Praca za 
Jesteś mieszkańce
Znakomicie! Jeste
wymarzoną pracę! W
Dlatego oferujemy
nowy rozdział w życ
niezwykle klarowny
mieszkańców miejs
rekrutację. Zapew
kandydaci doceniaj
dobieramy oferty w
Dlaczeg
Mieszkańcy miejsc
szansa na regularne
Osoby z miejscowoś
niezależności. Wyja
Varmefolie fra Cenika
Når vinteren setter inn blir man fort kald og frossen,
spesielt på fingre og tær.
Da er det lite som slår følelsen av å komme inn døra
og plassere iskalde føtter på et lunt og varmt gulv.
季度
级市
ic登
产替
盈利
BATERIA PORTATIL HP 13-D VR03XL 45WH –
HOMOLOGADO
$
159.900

★ ★ ★ ★ ★ ★ ★

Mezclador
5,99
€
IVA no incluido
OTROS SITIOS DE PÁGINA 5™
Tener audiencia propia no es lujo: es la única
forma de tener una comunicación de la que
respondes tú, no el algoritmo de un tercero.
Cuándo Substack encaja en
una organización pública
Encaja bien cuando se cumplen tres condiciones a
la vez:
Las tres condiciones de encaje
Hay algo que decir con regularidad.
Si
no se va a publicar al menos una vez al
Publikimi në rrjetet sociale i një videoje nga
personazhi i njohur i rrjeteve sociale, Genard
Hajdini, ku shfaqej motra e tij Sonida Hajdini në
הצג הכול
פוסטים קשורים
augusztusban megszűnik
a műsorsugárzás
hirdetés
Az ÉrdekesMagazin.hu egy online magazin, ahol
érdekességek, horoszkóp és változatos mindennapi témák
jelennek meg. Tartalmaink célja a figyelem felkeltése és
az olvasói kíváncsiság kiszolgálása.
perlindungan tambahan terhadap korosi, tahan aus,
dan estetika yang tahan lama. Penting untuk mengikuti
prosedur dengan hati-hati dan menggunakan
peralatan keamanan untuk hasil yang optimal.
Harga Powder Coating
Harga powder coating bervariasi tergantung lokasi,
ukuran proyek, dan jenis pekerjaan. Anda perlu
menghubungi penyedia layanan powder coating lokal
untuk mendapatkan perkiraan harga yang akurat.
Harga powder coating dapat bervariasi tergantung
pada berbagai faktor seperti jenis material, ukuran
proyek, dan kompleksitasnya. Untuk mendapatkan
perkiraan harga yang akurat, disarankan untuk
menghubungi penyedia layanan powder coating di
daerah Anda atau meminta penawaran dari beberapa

★ ★ ★ ★ ★ ★ ★

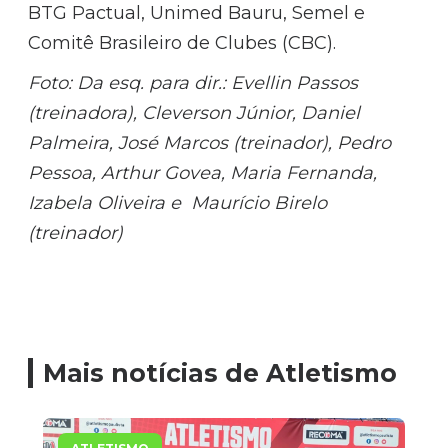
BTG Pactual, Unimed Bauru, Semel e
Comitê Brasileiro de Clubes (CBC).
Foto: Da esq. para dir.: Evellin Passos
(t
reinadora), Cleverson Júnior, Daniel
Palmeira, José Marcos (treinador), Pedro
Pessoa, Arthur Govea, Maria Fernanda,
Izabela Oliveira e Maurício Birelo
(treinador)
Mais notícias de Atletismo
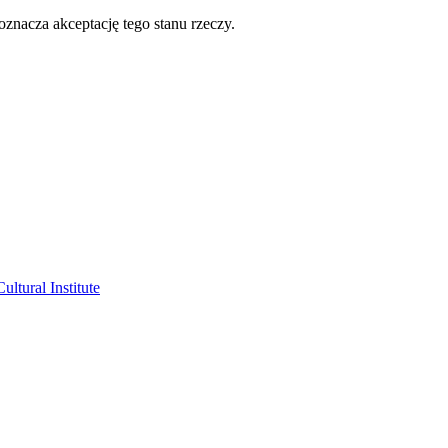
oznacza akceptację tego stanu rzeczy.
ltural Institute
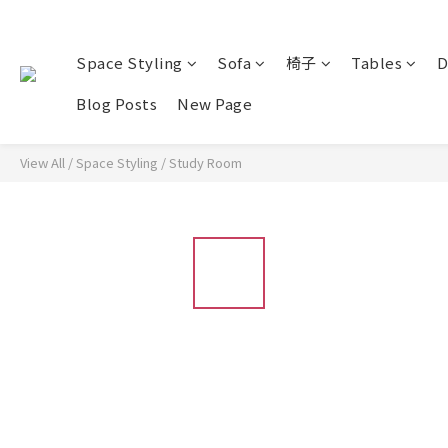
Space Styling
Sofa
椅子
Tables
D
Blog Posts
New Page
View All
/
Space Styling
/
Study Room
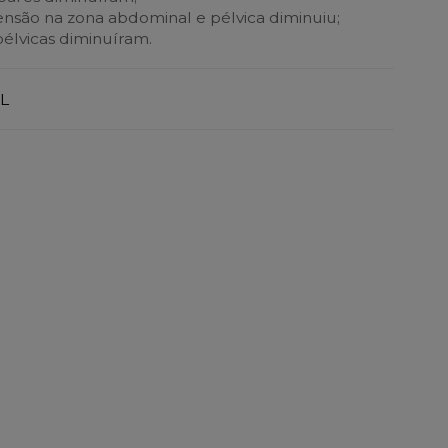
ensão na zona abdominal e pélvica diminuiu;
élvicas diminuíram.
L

★ ★ ★ ★ ★ ★ ★

Exercise prompt:
Report every line of the material above that contains the word "proyek", copying each such line in full. Case counts.

Solved problem:
ukuran proyek, dan jenis pekerjaan. Anda perlu
proyek, dan kompleksitasnya. Untuk mendapatkan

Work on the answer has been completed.